Subscribe to the Free Print Edition!
Celebrating 25 Years

Defense's business transformation chugs forward

By Dawn S. Onley, GCN Staff

In sending Version 3.1 of its business enterprise architecture to Congress last week, the Defense Department took another incremental step toward better data standardization and interoperability.

As with the previous version of the BEA, the Business Transformation Agency is focusing on making sure Defense component agencies are using common data rules, data standards and business rules to perform transactions.

“We focused on a couple of key areas,” said David Fisher, director of transformation planning and performance at BTA. “Intragovernmental transactions needed attention because when the Army and Navy, for instance, do transactions or when DOD does transactions with other agencies, it has been a problem for us. It all ties back to not having common data standards and common transaction processes.”

Paul Brinkley, deputy undersecretary of Defense for business transformation, said the vast majority of BEA, from financial management to personnel management, is about standardizing data and the elements people are required to adhere to and use in the systems.

Filling the gaps

Version 3.1 also addresses an architecture gap within environmental safety and occupational health from the earlier 3.0 version presented to Congress last September. In addition, some architectural clean-up work was completed under six business enterprise priority areas.

“Every six months over the next 10 years, things will get better,” Brinkley said at the FOSE trade show in Washington this month. “I don’t think this stuff ever ends.
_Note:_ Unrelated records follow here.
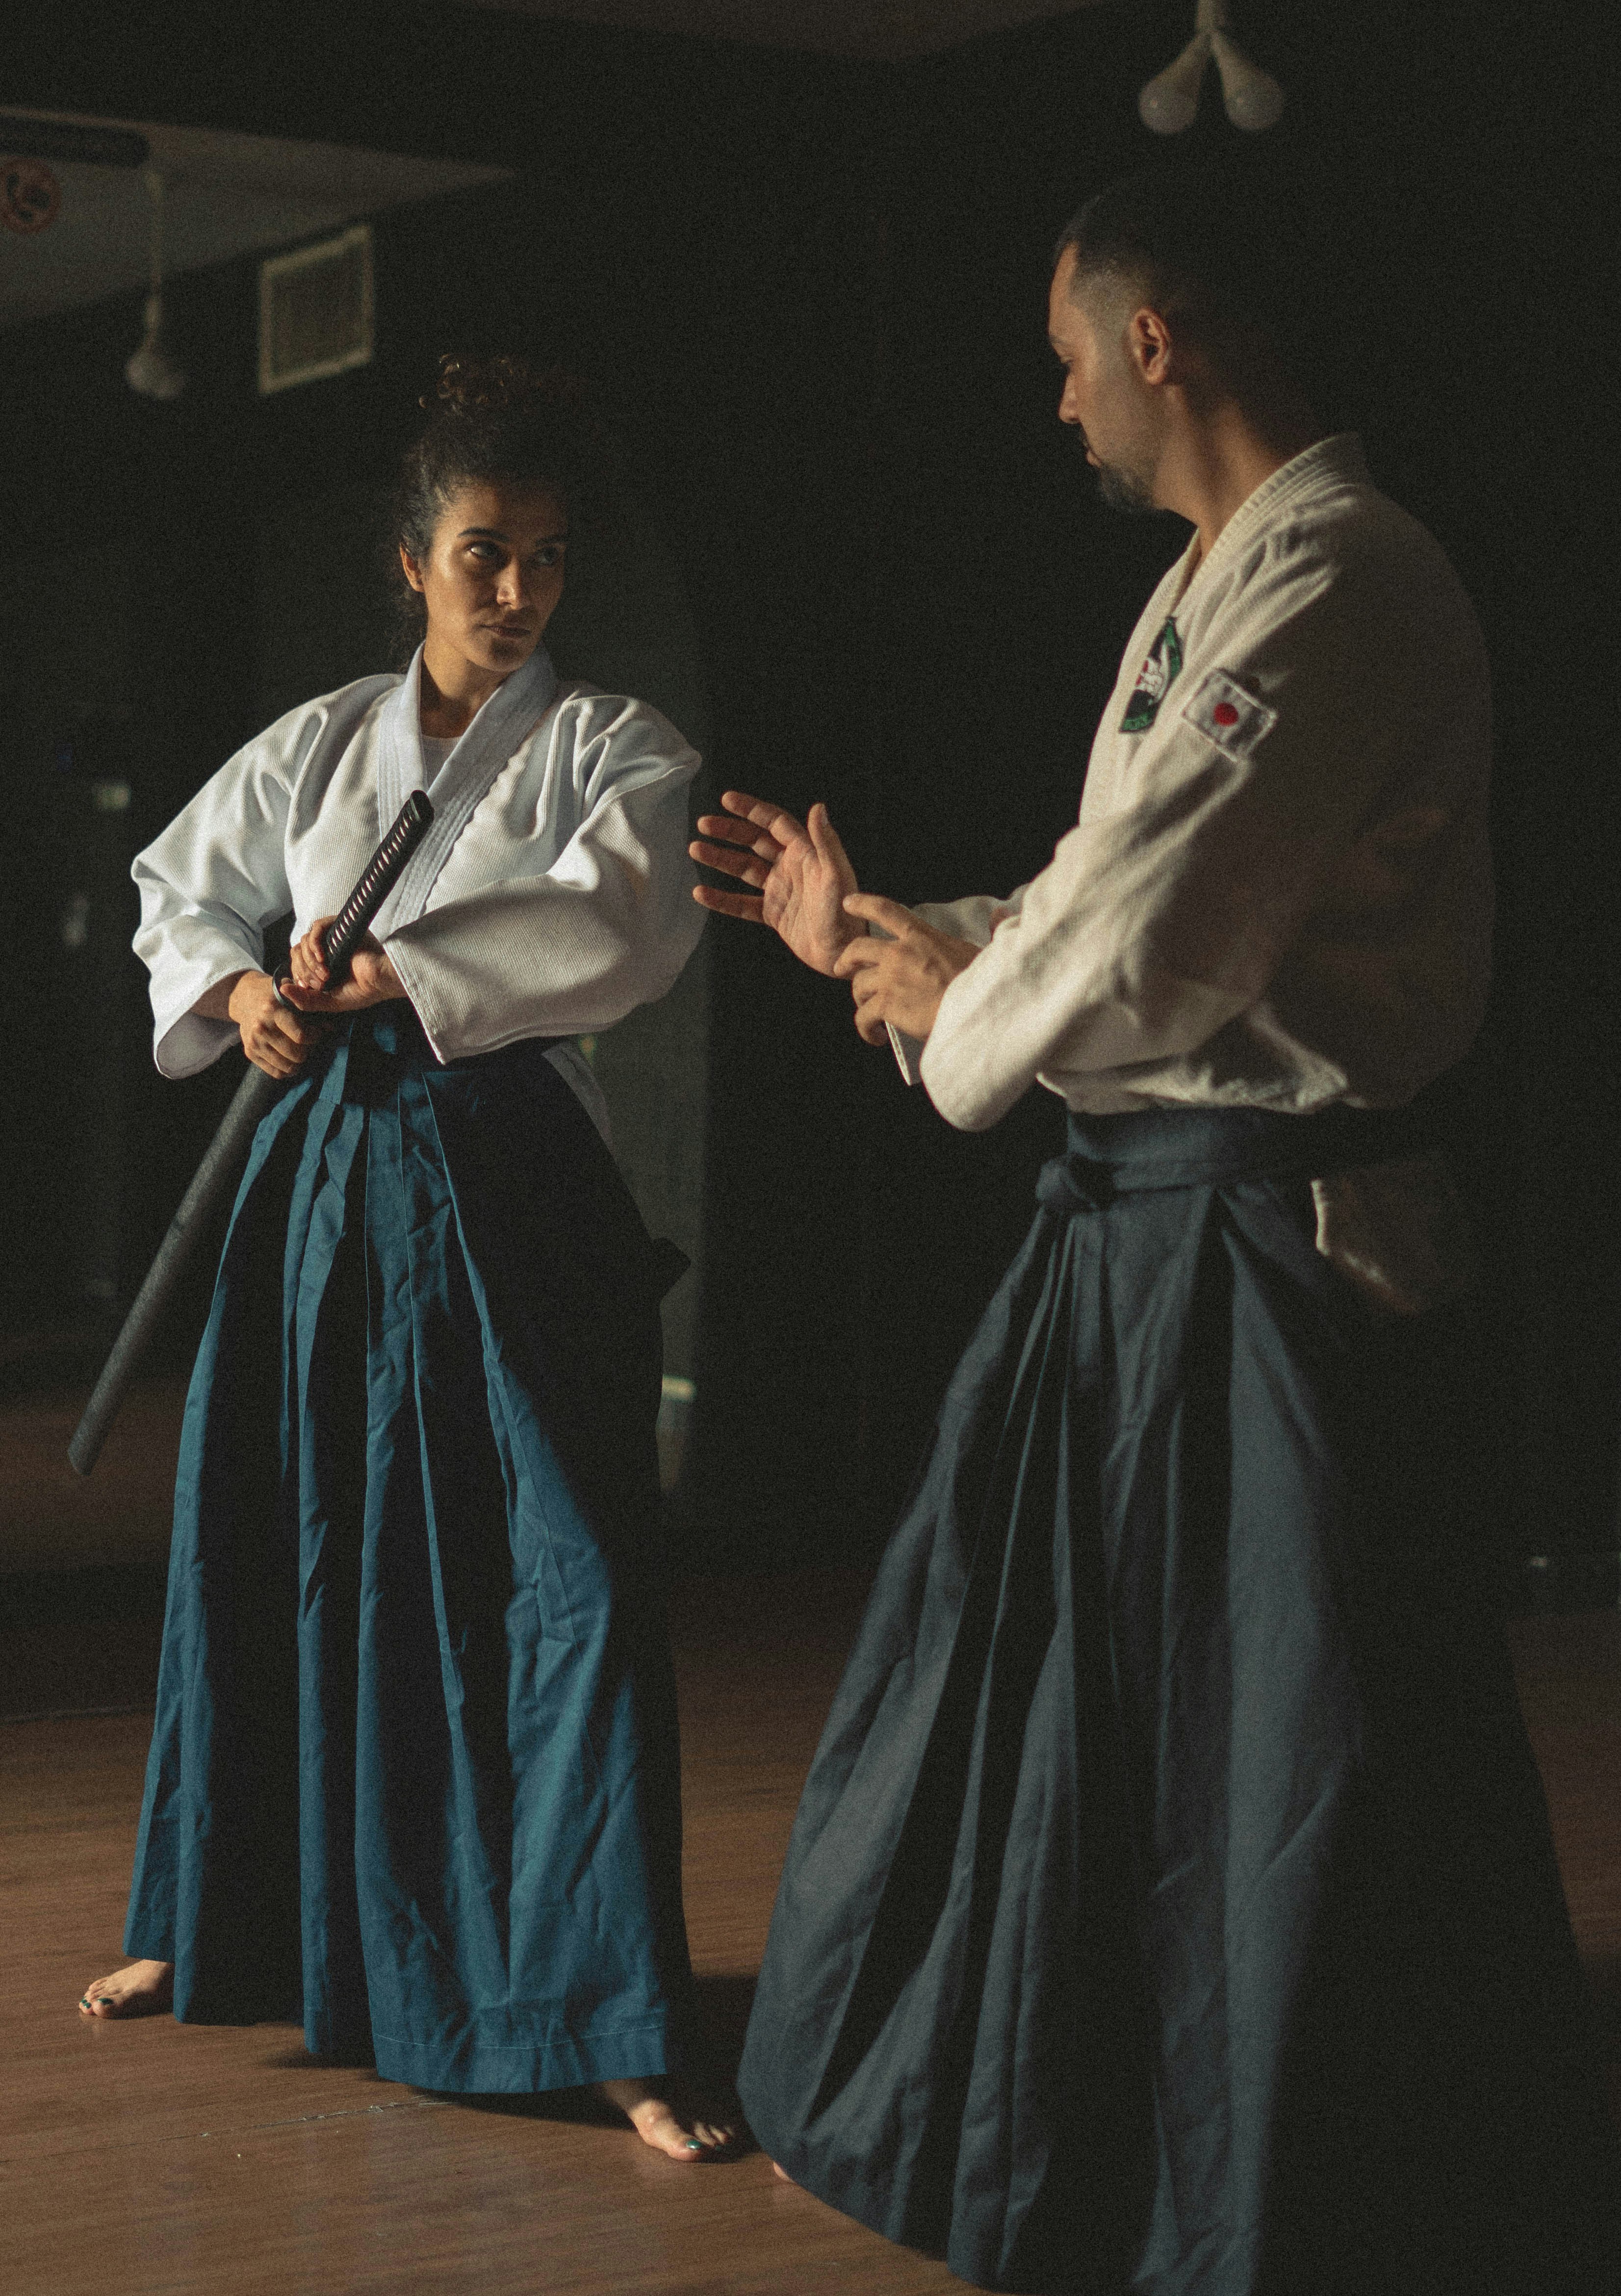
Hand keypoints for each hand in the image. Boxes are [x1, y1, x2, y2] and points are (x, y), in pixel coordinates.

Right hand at [225, 971, 317, 1079]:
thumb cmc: (276, 997)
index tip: (317, 1033)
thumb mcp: (292, 995)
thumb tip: (331, 1028)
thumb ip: (312, 1009)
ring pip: (287, 1066)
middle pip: (296, 1054)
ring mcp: (254, 1042)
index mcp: (273, 1009)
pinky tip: (291, 1060)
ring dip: (299, 1062)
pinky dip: (288, 1070)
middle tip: (309, 1043)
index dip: (315, 1037)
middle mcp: (261, 1027)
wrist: (246, 999)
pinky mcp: (250, 1052)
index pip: (301, 1036)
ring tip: (301, 1051)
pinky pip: (276, 1072)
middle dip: (308, 1050)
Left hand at [280, 919, 404, 1013]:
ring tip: (326, 975)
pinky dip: (314, 943)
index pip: (297, 962)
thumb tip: (281, 987)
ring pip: (304, 941)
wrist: (382, 982)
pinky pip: (317, 928)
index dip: (297, 974)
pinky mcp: (340, 927)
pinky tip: (322, 957)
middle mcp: (326, 949)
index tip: (308, 987)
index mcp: (323, 964)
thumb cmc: (362, 992)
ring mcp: (332, 937)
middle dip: (303, 970)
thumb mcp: (328, 1002)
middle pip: (297, 951)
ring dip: (310, 962)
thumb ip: (304, 1000)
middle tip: (320, 983)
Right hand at [690, 792, 860, 975]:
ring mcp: (780, 891)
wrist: (844, 953)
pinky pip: (742, 904)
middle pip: (754, 842)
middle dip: (729, 831)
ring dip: (720, 859)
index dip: (751, 810)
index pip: (774, 823)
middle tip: (703, 824)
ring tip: (695, 849)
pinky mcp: (773, 915)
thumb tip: (818, 807)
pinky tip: (701, 893)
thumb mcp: (835, 874)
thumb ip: (825, 841)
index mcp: (805, 853)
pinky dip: (722, 899)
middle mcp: (791, 868)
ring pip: (744, 869)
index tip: (727, 800)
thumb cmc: (844, 912)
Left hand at [833, 894, 977, 1045]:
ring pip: (858, 986)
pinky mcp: (886, 1005)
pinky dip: (865, 1028)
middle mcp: (900, 953)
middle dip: (846, 960)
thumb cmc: (985, 983)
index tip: (848, 903)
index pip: (886, 911)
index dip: (863, 904)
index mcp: (922, 936)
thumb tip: (1000, 915)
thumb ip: (989, 930)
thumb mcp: (988, 949)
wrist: (978, 1011)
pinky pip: (862, 1017)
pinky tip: (875, 1036)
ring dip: (861, 1000)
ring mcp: (890, 979)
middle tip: (843, 969)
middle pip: (857, 949)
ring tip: (871, 1013)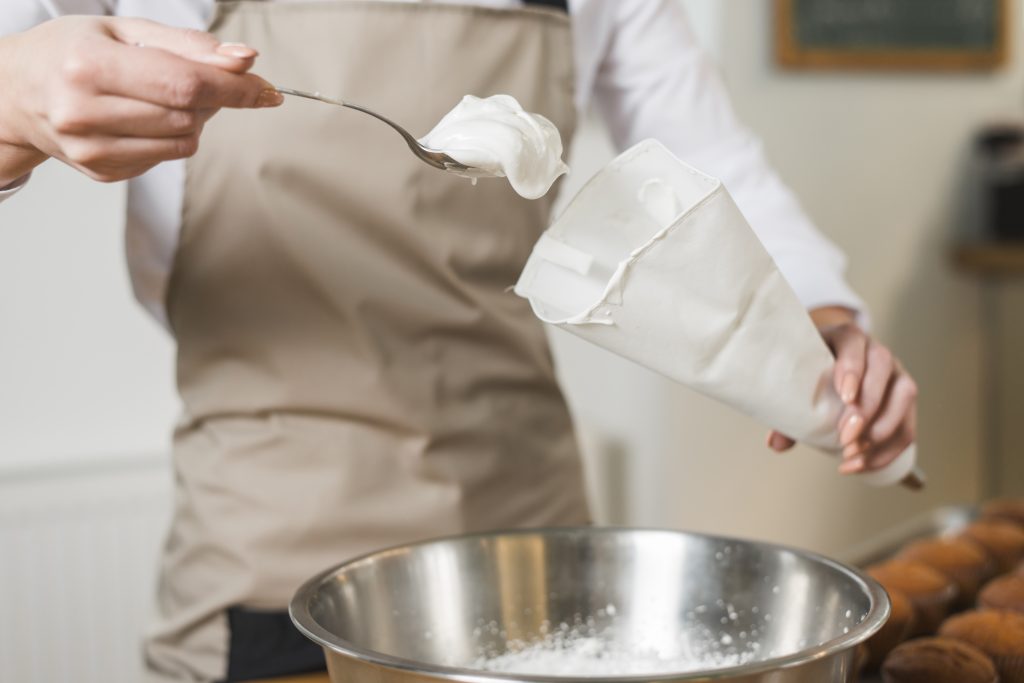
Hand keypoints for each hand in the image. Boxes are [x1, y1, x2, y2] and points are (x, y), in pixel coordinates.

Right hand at [0, 16, 281, 183]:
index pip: (184, 85)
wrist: (16, 91)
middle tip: (199, 81)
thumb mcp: (123, 31)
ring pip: (184, 142)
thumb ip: (188, 45)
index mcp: (88, 67)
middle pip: (189, 116)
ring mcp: (91, 150)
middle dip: (211, 99)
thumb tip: (245, 60)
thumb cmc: (72, 52)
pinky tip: (140, 117)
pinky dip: (169, 136)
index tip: (267, 90)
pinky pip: (165, 157)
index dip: (234, 88)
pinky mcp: (103, 172)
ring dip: (192, 120)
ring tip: (158, 96)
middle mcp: (85, 113)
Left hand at [766, 307, 917, 474]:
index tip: (844, 396)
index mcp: (845, 337)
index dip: (852, 368)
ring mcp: (895, 374)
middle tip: (846, 437)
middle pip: (882, 370)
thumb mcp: (797, 384)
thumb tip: (775, 443)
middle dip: (867, 407)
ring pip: (905, 396)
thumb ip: (787, 412)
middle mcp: (875, 352)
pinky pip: (908, 424)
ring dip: (882, 430)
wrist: (830, 372)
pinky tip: (862, 463)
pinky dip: (887, 450)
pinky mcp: (903, 399)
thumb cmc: (810, 376)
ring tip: (853, 453)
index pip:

We continue to improve.”

Later this month, DOD plans to release a federation strategy to the services and agencies outlining how they will certify that their business systems are compatible with the overarching BEA.

Dave Scantling, director of information and federation strategy for the Business Transformation Agency, said the federation strategy aligns business rules and processes with service and agency components for what he called “tiered accountability.” He likened the set of interoperable rules with the levels of government—federal, state and local—working in tandem to achieve a common goal.